Assim, os investigadores efectuaram testes em dupla ocultação, aleatórios e cruzados, estudando as respostas dos sujeitos que tomaram CBDV em comparação com um placebo. O estudo concluiu que o CBDV tinha efetivamente um efeito sobre os inibidores excitatórios cerebrais implicados na PEA. No entanto, as respostas não foram uniformes, com um impacto maior ou menor consoante os casos, pois verificou-se que não afectava sempre as mesmas regiões do cérebro.
O estudo concluiu, por conseguinte, que o CBDV , por si só, não poderia dar uma resposta clínica adequada e segura ao tratamento. No entanto, este estudo representa um avanço na compreensão e no tratamento das PEA e exige mais investigação.
Não é raro ler que a canábis e o CBD podem ter efeitos positivos sobre as náuseas, nomeadamente as provocadas pelos tratamentos contra o cancro.
E o inverso também é verdadeiro: existem muitos artigos e testemunhos sobre o facto de a canábis produzir frequentemente uma sensação de náusea, em particular entre os consumidores regulares e durante as más viagens.
Isto explica-se pelo facto de os receptores CB1, que são particularmente afectados pelo THC, serem eles próprios a fonte de náuseas quando submetidos aos estímulos adequados.
Perante esta constatação, os investigadores questionaram-se se a utilização de CBDV e THCV poderia produzir este estímulo indutor de náuseas ou criar um estímulo oposto que pudesse evitar as náuseas.
O estudo conclui que nem o THCV nem o CBDV produzem náuseas e que, ao suprimir as lacunas nos receptores que causam náuseas, as duas moléculas "podem ter um potencial terapêutico para reduzir as náuseas ".
Por fim, o estudo que nos pareceu mais fascinante: a ação do CBDV na síndrome de Rett.
A síndrome de Rett (RTT) é uma perturbação rara do neurodesenvolvimento que afecta principalmente as raparigas durante os primeiros 6 a 18 meses de vida. Provoca estagnação no desenvolvimento psicomotor, levando à perda de competências motoras e linguísticas e à atrofia cerebral.
Atualmente não existe tratamento para esta doença, mas sabe-se que 95% dos casos são causados por mutações no gene X. Sabemos também que o sistema endocanabinóide regula vários processos fisiológicos que são alterados por esta doença.
O objetivo dos investigadores era, portanto, verificar se o CBDV, ao atuar no sistema endocanabinóide, poderia ter um efeito terapêutico interessante.
Para este estudo, os investigadores administraram CBDV a um grupo de ratos afectados por RTT durante 14 dias.
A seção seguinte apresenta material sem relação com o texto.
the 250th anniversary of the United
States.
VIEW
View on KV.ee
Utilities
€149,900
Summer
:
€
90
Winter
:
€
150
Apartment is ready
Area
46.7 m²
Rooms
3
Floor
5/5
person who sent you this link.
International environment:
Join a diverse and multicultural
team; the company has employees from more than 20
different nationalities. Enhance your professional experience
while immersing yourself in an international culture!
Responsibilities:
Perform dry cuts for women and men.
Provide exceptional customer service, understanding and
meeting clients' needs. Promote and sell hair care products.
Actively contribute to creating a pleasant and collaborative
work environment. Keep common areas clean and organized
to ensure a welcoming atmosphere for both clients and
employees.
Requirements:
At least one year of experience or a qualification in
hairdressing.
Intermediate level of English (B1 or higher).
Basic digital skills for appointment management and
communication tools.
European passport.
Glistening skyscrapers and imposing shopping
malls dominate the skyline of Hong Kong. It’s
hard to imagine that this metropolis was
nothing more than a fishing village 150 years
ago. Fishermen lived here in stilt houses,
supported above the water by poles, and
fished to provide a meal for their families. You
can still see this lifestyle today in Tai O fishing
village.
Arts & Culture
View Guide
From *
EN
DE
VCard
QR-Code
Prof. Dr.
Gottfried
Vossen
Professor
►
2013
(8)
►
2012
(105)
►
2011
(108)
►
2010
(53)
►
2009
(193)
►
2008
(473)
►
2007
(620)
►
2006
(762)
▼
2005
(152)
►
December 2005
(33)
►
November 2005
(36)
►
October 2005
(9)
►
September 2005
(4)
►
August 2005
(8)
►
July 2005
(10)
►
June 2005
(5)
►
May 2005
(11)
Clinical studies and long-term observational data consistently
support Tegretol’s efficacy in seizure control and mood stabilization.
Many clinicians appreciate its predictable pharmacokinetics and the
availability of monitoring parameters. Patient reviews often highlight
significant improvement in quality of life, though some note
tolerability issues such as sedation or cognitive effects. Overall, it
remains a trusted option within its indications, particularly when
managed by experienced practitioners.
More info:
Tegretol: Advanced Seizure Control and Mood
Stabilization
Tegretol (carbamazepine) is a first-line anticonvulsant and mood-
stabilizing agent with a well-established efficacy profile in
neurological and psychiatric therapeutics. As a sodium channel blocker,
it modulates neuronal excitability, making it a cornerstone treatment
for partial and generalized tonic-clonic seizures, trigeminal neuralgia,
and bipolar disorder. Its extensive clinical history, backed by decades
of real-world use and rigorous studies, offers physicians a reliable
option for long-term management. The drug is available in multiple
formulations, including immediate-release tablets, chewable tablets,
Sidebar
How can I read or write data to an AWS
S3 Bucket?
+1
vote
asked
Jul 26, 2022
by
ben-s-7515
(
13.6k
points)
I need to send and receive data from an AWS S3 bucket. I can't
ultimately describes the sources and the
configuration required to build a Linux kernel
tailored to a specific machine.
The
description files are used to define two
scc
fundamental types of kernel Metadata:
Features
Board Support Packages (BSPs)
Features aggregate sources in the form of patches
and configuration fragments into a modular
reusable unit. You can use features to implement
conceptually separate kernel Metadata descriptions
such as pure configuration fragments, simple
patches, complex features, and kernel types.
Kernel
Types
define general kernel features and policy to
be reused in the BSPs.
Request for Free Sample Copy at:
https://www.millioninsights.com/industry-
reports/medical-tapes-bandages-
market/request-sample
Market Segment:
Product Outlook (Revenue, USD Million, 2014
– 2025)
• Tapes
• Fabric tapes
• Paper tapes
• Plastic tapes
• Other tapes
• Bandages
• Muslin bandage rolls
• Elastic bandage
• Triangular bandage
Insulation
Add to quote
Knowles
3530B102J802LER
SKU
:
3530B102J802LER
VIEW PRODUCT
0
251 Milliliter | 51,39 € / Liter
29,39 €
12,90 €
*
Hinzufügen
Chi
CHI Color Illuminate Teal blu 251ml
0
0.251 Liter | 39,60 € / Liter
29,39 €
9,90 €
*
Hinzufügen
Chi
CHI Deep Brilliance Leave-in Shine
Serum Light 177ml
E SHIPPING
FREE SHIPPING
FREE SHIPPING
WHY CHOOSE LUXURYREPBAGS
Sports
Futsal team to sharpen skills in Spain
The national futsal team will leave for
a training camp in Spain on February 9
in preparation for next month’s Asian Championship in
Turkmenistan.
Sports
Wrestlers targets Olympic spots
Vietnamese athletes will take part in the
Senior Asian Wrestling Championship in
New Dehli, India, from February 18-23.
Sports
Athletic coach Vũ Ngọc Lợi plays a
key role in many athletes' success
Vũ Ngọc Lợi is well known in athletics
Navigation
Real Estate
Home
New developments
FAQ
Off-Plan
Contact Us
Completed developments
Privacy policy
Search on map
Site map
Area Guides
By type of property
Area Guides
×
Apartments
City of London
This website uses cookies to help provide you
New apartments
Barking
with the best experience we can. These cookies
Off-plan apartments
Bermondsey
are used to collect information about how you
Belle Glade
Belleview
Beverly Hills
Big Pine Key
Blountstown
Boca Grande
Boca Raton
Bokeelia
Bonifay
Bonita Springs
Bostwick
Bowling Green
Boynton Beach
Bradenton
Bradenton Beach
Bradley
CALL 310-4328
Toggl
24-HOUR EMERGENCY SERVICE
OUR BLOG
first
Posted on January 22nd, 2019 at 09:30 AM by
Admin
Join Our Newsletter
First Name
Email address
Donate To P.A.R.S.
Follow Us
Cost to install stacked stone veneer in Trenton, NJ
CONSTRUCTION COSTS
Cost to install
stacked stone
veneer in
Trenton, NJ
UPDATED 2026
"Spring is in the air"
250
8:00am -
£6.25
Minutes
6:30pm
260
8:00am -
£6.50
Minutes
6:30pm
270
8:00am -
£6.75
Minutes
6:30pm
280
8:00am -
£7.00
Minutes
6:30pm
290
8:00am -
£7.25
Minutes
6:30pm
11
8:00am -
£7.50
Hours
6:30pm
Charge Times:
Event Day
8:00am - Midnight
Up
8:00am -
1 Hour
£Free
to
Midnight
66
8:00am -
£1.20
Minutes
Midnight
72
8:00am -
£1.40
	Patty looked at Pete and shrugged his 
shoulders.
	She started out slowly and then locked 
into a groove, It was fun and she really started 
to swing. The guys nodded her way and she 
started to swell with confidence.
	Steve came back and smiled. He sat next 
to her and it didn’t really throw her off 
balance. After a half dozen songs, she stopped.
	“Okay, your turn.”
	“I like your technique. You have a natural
E os resultados foram mais do que encorajadores: os investigadores puderam observar uma recuperação das alterações comportamentais e cerebrais das cobaias:
"O tratamento com CBDV restaurou a saúde geral comprometida, a sociabilidade e o peso do cérebro em ratos RTT. Também foi observada uma restauração parcial da coordenação motora."
Além disso, também encontraram níveis muito mais elevados de proteína G no hipocampo dos ratinhos, abrindo uma nova via de investigação para o tratamento da RTT.
O CBDV, embora ainda largamente desconhecido, demonstrou um potencial terapêutico interessante. Ao fazê-lo, alargou também o nosso conhecimento sobre o sistema endocanabinóide e a sua capacidade de regular um certo número de patologias, ao mesmo tempo que aprendemos mais sobre essas mesmas patologias.
No entanto, é importante ter em conta que existem ainda muitas zonas cinzentas em torno da plena extensão da sua ação e dos seus mecanismos.
Passarão muitos anos antes de podermos concluir que o CBDV é completamente seguro para utilização e que tem um efeito terapêutico real e seguro.
Entretanto, mantenha-se atualizado no nosso blogue!